In recent years, Stout’s most sought rock posters have been for The Black Keys and Pearl Jam, crowned by his ‘versus’ collaboration with Jeff Soto for a Pearl Jam show in Belgium. “We were paired by the guy who organized the series, Chris Siglin, which was a real pleasure since I’ve been a fan of Jeff’s since college. He is one of the greats out there right now, and I definitely tried to let him take point. He’s the master; you have to listen to the master. He fought for the diecuts, the printing on the back, the works.”
Other than the Soto collaboration, a poster for Phish, and a pair of images each for The Black Keys and Mondo, 2012 was a relatively quiet year for Stout, so much so that some of his hardcores began to wonder if something was amiss. “Ah, the tough questions come out,” he says. “2012, what a year. Two posters did get moved back to 2013, so that might be part of it. Plus I had sad, real-life things that posters had to kinda take a backseat to, just getting things right in my life. I believe (and I am probably wrong) that things are better now, and I’m hoping 2013 is a good year. I’ll probably be hit by a bus tomorrow.”

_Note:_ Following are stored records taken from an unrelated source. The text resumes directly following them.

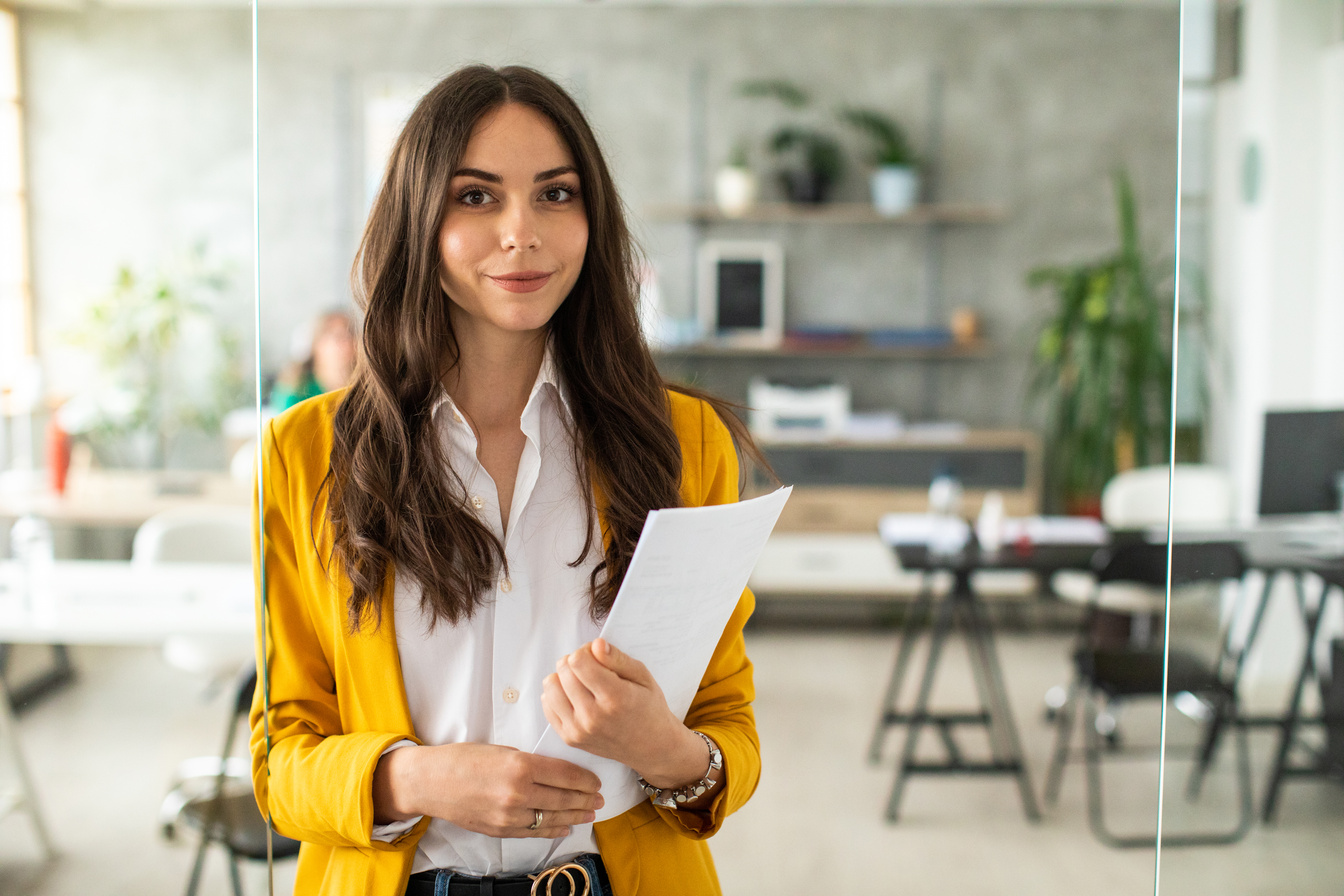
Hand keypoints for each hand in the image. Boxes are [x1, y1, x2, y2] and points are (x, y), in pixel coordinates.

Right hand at [372, 742, 602, 838]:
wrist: (431, 782)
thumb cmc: (463, 759)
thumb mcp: (502, 750)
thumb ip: (529, 761)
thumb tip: (556, 770)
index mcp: (520, 766)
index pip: (565, 774)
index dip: (585, 779)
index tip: (597, 780)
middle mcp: (517, 792)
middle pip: (564, 798)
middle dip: (586, 799)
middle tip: (600, 799)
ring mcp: (509, 815)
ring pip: (552, 818)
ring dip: (575, 816)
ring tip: (590, 813)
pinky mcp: (501, 829)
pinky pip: (534, 832)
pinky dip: (553, 830)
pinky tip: (566, 826)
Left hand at [541, 639, 703, 786]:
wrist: (651, 747)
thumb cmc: (648, 707)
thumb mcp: (643, 677)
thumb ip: (618, 659)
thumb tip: (595, 644)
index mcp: (615, 697)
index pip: (578, 662)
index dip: (585, 651)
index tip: (596, 655)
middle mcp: (594, 716)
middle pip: (563, 671)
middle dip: (574, 662)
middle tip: (590, 668)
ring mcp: (579, 730)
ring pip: (550, 687)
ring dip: (562, 677)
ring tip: (580, 681)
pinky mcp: (570, 738)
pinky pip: (547, 706)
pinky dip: (557, 695)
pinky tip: (574, 695)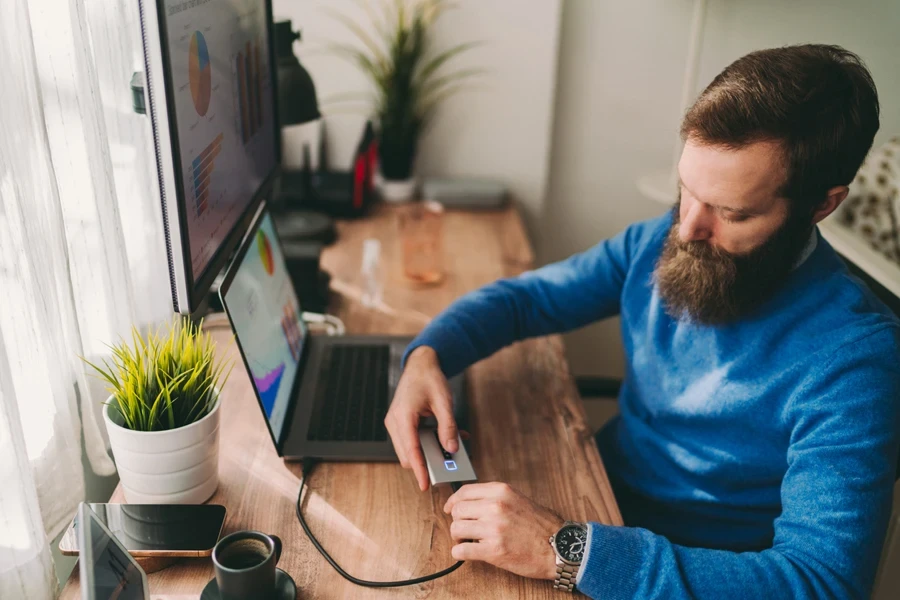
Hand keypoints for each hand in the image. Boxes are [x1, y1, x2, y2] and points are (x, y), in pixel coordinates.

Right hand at [384, 346, 457, 490]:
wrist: (420, 364)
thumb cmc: (429, 378)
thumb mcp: (444, 402)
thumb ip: (447, 427)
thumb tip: (451, 448)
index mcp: (403, 416)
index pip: (410, 450)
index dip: (419, 470)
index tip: (425, 485)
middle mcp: (395, 422)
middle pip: (407, 455)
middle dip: (426, 462)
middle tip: (449, 464)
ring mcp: (395, 423)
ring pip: (410, 450)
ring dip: (428, 452)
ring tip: (451, 445)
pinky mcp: (400, 423)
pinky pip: (412, 441)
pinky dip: (426, 443)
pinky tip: (444, 437)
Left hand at [444, 482, 564, 579]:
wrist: (559, 547)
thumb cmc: (542, 526)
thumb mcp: (519, 499)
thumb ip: (496, 498)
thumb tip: (471, 501)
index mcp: (501, 492)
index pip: (464, 492)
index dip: (453, 501)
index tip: (450, 508)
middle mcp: (495, 507)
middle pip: (457, 510)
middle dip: (458, 521)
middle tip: (464, 529)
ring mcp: (493, 528)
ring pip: (456, 529)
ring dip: (458, 537)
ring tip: (468, 541)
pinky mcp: (493, 550)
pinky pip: (461, 551)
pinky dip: (460, 553)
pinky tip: (467, 553)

A few days later, when asked in a subsequent email to clarify his remarks, Stout reconsiders them instead. “It’s completely uninteresting,” he asserts. “I don’t want to come off as mysterious. I should have phrased it this way: A few prints got pushed back to 2013, and a few prints got cancelled. Hopefully 2013 is a bit better of a year, a bit more productive.”
For what it’s worth, I liked his original colorway better, but I totally get why he wanted to try out a second answer to that question, just to see what it looked like.